World

Push to restrict talk of LGBTQ issues in Russia will leave community 'even more unprotected'

A push by Russian lawmakers to more firmly restrict the public discussion of LGBTQ lives and issues will further isolate a community that faces ongoing peril, advocates say.

Russian lawmakers seek to expand pre-existing 'propaganda' law to all ages

A law enforcement officer is shown at an LGBTQ community rally in St. Petersburg, Russia, as a pride flag flies nearby, in August 2019. A draft bill discussed in Russia's State Duma this past week wants to extend a ban on 'promotion of non-traditional sexual relations' from minors to all ages. (Anton Vaganov/Reuters)

A push by Russian lawmakers to more firmly restrict the public discussion of LGBTQ lives and issues will further isolate a community that faces ongoing peril, advocates say.

A draft bill discussed in Russia's State Duma this past week aims to build on prior legislation — enacted nearly a decade ago and decried in the West — that banned "promotion of non-traditional sexual relations" to minors.

Supporting lawmakers, engaged in this effort for months, want to extend that ban to Russians of all ages.

"We propose to extend the ban for LGBT propaganda regardless of age, not just for children as it is today," Alexander Khinshtein, a Russian lawmaker and proponent of the bill, said this week.

The move to tighten anti-LGBTQ measures is occurring at a time when Russia is engaged in a high-profile war with Ukraine — and both experts and advocates see Moscow working to spell out very clearly who it sees as opponents.

Miron Rozanov, a spokesperson for the NC SOS Crisis Group, said the Russian government is trying to convince its people that "Ukraine, Western countries and LGBTIQ+ people are enemies."

Maria Popova, an associate professor of political science at Montreal's McGill University, said at the same time, Moscow is signalling the wide gulf between itself and the values of the West, while showing little regard for the people caught in the middle.

"The West has LGBT rights, so Russia has to reject them," Popova said in an email.

'No rights in Russia'

Dilya Gafurova, head of the Russian LGBTQ rights organization Sphere, said the community "has no rights in Russia at the moment" and that the legislation being considered by lawmakers would make things even worse.

"This will make them even more unprotected and even more invisible," she told CBC News via email.

It would also limit the ability of groups like Sphere to support the community, Gafurova said.

A rainbow flag marking Pride Month flies in support of the LGBTQ community beside the American flag, at the U.S. Embassy in Moscow in June. (Evgenia Novozhenina/Reuters)

Rozanov said the proposed legislation "legitimizes violence against LGBTQ people and effectively prohibits coverage of the work of human rights organizations that help them."

His group helps people in that community who live in the North Caucasus region — people who he says are especially endangered by the proposed extension of the propaganda ban.

"It is extremely difficult to achieve justice for people who have experienced violence because of their identity or orientation," Rozanov said in an email.

"Law enforcement agencies do not investigate allegations of torture, 'honour killings,' detentions, 'conversion' practices.
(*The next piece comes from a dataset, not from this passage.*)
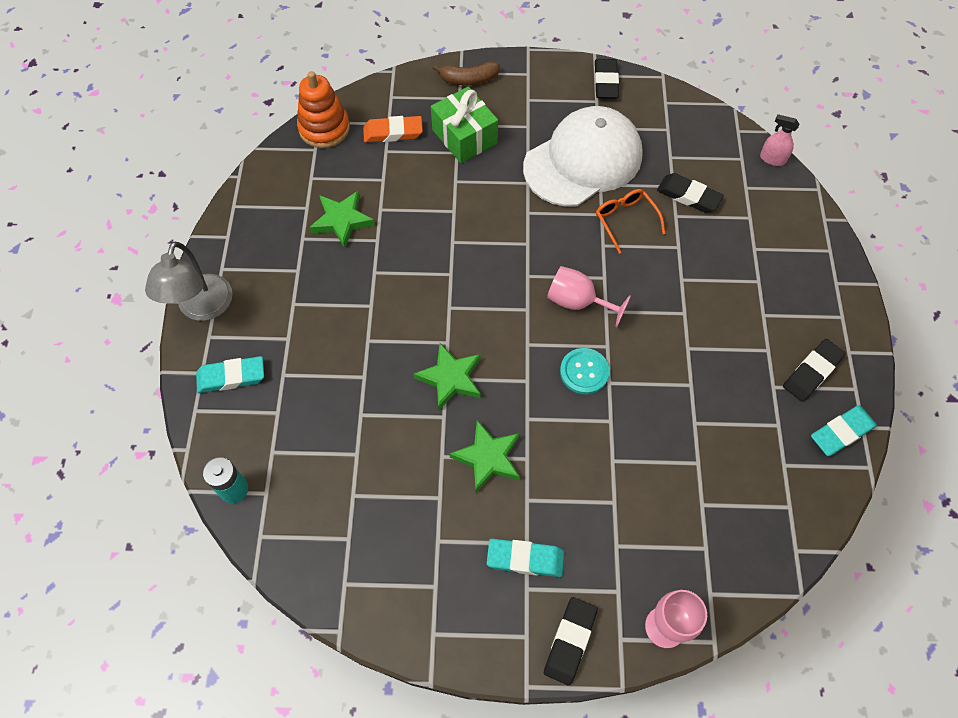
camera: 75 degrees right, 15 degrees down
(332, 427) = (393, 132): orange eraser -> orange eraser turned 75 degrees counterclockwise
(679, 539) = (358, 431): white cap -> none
The new law will exacerbate the problem: Now it is the complainants themselves who can be held liable, and not the [perpetrators]."

Ongoing oppression

Advocates, including Gafurova and Rozanov, see a long-running thread in Russian politics that casts the LGBTQ community as being Western-influenced and on the wrong side of Russian values — as the Kremlin defines them for political purposes.

"Being LGBT+, 'non traditionality' is something that was weaponized continuously by the Russian regime to justify defending itself from 'Western influence,' as if being queer is something that can be influenced onto someone or flown in from abroad," Gafurova said.

A rainbow flag flies at the British Embassy in Moscow in June. Advocates see a long-running thread in Russian politics that casts the LGBTQ community as being Western-influenced and on the wrong side of Russian values — as the Kremlin defines them for political purposes. (Evgenia Novozhenina/Reuters)

Rozanov said the government of Russian President Vladimir Putin "has turned to homophobic rhetoric at every opportunity" since introducing its initial ban on propaganda nearly a decade ago.

Gafurova points to remarks Putin made last month, where he referred to children and gender identity, as an indication of the state's views.

"LGBT+ people are not regarded as people [in Russia]," Gafurova said, adding that some lawmakers "sincerely believe us to be the result of 'propaganda' or [that] we're a means to an end, a justification for certain political actions."

Military not known 'for acceptance'

In recent weeks, Putin ordered a mobilization of hundreds of thousands of Russian men to join the fighting in Ukraine, which was invaded by Russia in February. That move has spurred thousands to flee the country.

But some are forced to serve — and that would surely include some members of the LGBTQ community.

Sphere's Gafurova said that "the Russian military isn't exactly known for acceptance toward queer people," and she suspects many will have left the country for the same reasons their fellow compatriots have.

"They simply don't want to serve and be a part of this unjustifiable and bloody war," she said.